[Stored data entries]
──────────
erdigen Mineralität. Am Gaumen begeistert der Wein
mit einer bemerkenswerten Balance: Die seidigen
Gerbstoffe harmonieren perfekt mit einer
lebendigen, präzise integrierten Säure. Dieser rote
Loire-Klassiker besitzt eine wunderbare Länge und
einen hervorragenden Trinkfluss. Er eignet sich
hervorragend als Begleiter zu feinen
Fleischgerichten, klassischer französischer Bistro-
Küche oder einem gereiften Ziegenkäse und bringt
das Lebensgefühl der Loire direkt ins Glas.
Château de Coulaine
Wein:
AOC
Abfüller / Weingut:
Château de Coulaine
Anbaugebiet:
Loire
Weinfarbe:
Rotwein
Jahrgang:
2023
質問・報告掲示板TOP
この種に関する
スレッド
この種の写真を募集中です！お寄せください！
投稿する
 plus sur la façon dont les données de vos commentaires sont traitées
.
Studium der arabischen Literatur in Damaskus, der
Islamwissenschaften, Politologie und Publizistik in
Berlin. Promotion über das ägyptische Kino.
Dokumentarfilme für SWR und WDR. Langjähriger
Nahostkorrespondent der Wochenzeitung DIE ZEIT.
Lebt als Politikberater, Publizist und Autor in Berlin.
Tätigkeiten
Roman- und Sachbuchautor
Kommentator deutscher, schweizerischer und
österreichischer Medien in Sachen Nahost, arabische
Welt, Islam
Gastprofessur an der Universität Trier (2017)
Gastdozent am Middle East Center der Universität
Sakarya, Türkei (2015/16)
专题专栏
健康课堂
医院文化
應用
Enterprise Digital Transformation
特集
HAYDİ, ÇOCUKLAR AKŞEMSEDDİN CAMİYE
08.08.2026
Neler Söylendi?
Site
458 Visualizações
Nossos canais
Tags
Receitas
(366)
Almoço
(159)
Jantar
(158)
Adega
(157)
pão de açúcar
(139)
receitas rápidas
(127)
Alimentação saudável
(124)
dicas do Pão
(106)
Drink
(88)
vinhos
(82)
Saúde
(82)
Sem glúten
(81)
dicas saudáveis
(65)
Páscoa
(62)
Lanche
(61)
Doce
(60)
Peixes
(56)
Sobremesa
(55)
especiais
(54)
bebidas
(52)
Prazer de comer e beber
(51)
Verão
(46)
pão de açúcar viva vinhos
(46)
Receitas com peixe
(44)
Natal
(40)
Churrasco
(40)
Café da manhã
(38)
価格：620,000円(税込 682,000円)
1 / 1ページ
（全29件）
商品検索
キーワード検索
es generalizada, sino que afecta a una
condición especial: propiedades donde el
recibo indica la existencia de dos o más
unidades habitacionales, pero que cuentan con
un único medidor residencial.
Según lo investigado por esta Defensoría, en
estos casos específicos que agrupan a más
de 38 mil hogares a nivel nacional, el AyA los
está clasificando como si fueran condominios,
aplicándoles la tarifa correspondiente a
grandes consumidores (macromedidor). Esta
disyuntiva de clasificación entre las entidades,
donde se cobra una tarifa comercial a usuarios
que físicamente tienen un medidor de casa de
──────────
__How to complete this task__
Copy all lines from the entries that contain the word "donde".

__Response area__
condición especial: propiedades donde el
donde se cobra una tarifa comercial a usuarios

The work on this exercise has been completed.